Mon, 08/13/2012

Remembering Irving Fein

The Archive is sad to report the death of manager/producer Irving Fein, who passed away on August 10, 2012 at the age of 101. Fein was manager to both Jack Benny and George Burns. He started out in publicity at Warner Brothers, Columbia, and MGM, then forayed into managing and producing.

Here are some selections from his 1998 Archive interview:

On his first job at Warner Brothers:

I started off in the mailroom. I sorted the mail, delivering it and putting captions on pictures, delivering to the newspapers the daily news stories. Delivered to the New York Times and the Herald Tribune and the Daily News, the trade papers, all the news of the day. Publicity guys used to write out these stories and we would grab them and we’d deliver them. That was my job. While I did that, I submitted a lot of ideas for advertising and publicity and after two months they got me in the Publicity Department to do publicity.

On working in studio publicity:

You got ideas, wrote publicity stories about the pictures, about the stars -- biographies -- and distributed them to the newspapers and called the Associated Press and columnists and planted items with the columns and came up with ideas. I remember the first one, I was very young. I came up with an idea - Bette Davis was the young star at Warner’s and we were trying to build her up. I came up with an idea. There was a lot of publicity in those days. Every year they would do the 10 best dressed women. I made a tie up with the hairdresser’s union, and they agreed to do it. I came over there; I did the 10 best hair-tressed women. The 10 best-tressed women. I remember I put some famous person first and Bette Davis second or something and therefore we got her name into the papers. That was a long time ago.

On leaving Warner Brothers to become assistant to Samuel Goldwyn:

Samuel Goldwyn brought me over to Goldwyn’s and I did two pictures there. I did “Ball of Fire” with Barbara Stanwyck and Gary Cooper, and then I did “The Pride of the Yankees” which was the life of Lou Gehrig with Gary Cooper and Teresa Wright. I was the Publicity Director of those two pictures.  I did a lot of good stuff on those stuff pictures.

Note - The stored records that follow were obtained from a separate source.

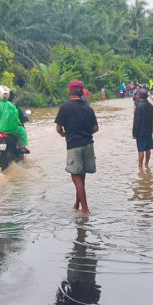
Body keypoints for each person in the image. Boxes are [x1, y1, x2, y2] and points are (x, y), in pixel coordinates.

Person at [55, 80, 99, 214]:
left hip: (74, 145)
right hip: (88, 144)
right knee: (82, 175)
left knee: (75, 175)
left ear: (69, 93)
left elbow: (58, 128)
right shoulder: (88, 108)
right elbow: (96, 128)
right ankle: (77, 204)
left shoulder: (65, 107)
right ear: (82, 93)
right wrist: (85, 133)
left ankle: (85, 209)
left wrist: (63, 133)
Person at [132, 88, 153, 170]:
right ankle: (146, 165)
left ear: (140, 96)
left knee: (141, 149)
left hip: (140, 131)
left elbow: (136, 121)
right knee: (148, 148)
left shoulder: (139, 106)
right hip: (149, 130)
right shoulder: (151, 106)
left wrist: (134, 133)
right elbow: (152, 119)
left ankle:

On running publicity for The Jack Benny Show:

On Jack Benny's persona vs. his real-life personality:

He was not a stingy fellow at all; he was a very generous man. The average person would tip, in those days, you’d get your hat at a hatcheck stand; they’d tip a quarter. He’d tip a dollar or two dollars or three dollars. A cab ride would be a dollar, most people would tip 50 cents; he’d give them a $5 bill and say, "keep the change." He was that kind of a guy … We took a cab to New York some place. We both got out of the cab and he thought I paid and I thought he paid. So we both left and we started to walk to the building and the cab driver yelled, "oh, it's true about you, Mr. Benny." Jack laughed and came back and gave him a $5 bill or something. For a 40 cent ride.

On managing George Burns:

What happened was George hadn’t done well for about 10 years. He worked very little. He hadn’t worked Vegas in seven years. He worked very few places. His income was very little. Jack got sick once in October. He had a job in Miami; a one-nighter. I had to cancel Jack and I called a fellow and I said, "I’ve got a good idea. George Burns will substitute for him." George had just had about six, eight weeks before he had a triple bypass. George was the oldest person in the world then (he was 78 ½) to have a bypass, and he came through fine. I called George, I said, "George, do you think you’re well enough to do a one-nighter in Miami Beach?" He said sure.  I said, "you’d better ask your doctor." The doctor said okay, so I got him the job.I had gotten Jack “The Sunshine Boys” movie with Walter Matthau at MGM. Jack was going to do that starting in February. Jack said to me, "why don’t you take on George? Look, I’m going to do the movie. I’ll have you do that while I’m doing the movie for three or four months and then I want to take six months off and rest a little bit and take vacations and then I want to play more concerts." He would still do those concerts for me, but he said, "you don’t have to come on the road with me. I’ll get somebody, we’ll get something to go with me. Why don’t you take George on?" So I said okay. I said, "George, you want to?" He said, "oh, I’d love it." He called Abe, the last fellow who was head of William Morris and asked for his release. Fine. He said an hour later, a letter was delivered giving him his release.  So I became George’s manager. Then two months later, Jack died. I got George “The Sunshine Boys” job that Jack had had. He was great in that picture and then I got him Vegas again and I got him a few other things and a couple other movies and before we knew it, George was running.